Another big commitment to go is Ben Wallace’s campaign to raise defence spending to 3 per cent by 2030. The Ministry of Defence (MoD) excels at wasting taxpayers’ money. The Public Accounts Committee judged that of the department’s 20 largest projects, 13 were running late by a cumulative total of 21 years. No more increases in spending should be allowed until the MoD shapes up.
Nevertheless, an estimated £18 billion is required to raise departmental budgets in line with inflation. Hunt should prune back the rate of departmental spending increases – from 3.75 per cent to 2.75 per cent – to save £13 billion per annum by 2027-28. Sunak only increased it a year or so ago. Reducing capital spending by £5 billion would also save money whilst ensuring levels of investment remain ahead of pre-Covid.
Sunak should not ape Johnson in throwing good money after bad.
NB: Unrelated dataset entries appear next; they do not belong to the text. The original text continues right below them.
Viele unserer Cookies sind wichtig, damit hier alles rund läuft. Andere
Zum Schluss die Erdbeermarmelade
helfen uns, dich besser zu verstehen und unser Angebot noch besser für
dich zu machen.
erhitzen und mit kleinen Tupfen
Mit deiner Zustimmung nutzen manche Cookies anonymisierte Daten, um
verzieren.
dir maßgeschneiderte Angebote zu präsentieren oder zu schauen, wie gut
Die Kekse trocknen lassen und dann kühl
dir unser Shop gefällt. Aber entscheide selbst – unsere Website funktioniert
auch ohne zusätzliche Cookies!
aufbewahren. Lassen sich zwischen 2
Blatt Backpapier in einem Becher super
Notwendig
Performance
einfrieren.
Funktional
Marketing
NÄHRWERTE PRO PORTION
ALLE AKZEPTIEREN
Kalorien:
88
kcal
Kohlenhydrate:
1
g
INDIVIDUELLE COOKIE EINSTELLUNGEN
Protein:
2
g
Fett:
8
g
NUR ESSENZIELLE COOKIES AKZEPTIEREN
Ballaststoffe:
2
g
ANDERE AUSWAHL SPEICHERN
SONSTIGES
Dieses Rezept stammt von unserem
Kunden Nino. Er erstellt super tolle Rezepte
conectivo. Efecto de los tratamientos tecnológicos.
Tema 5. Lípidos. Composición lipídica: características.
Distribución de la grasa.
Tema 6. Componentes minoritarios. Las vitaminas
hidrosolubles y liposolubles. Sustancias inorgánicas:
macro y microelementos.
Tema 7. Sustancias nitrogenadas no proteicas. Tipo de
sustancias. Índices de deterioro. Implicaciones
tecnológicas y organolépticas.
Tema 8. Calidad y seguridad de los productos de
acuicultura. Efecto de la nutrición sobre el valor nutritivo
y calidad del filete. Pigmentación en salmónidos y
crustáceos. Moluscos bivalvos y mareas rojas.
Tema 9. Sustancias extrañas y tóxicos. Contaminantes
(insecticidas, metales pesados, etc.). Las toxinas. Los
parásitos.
So HS2 – Osborne’s folly – needs to be reviewed, as its total cost surges past three times the £33 billion already predicted. Cancelling future sections would free up around £50 billion. Some of that could go back towards the £4 billion of improvements to other lines cancelled to pay for it, or to other railway investment in the North.
This can be spun as pro levelling-up – robbing the White Elephant to pay the Red Wall – and it is Sunak’s best chance of showing that, despite tough circumstances, he has not forgotten his party’s 2019 agenda.
Finally, the statement must signify that Sunak and Hunt understand what Truss got right. Simplifying planning regulations in stagnant areas and changing childcare rules: these are sensible reforms we should have implemented a decade ago, and are easier to achieve than wholescale changes to public services.
Our only hope of staying in office is showing our party has some economic credibility, remains committed to the North and Midlands, and will protect the most vulnerable. Raising our growth rate, supporting public services, and keeping the finances in check. It’s Trussonomics Jim, but not as we know it. Whether the voters will understand what Sunak is aiming to do is another question.
Two years to an election. Tax rises and spending cuts on the horizon – alongside inflation, blackouts, strikes, and the rest of the Omnicrisis. Will voters give Sunak the benefit of the doubt? Keep your fingers crossed.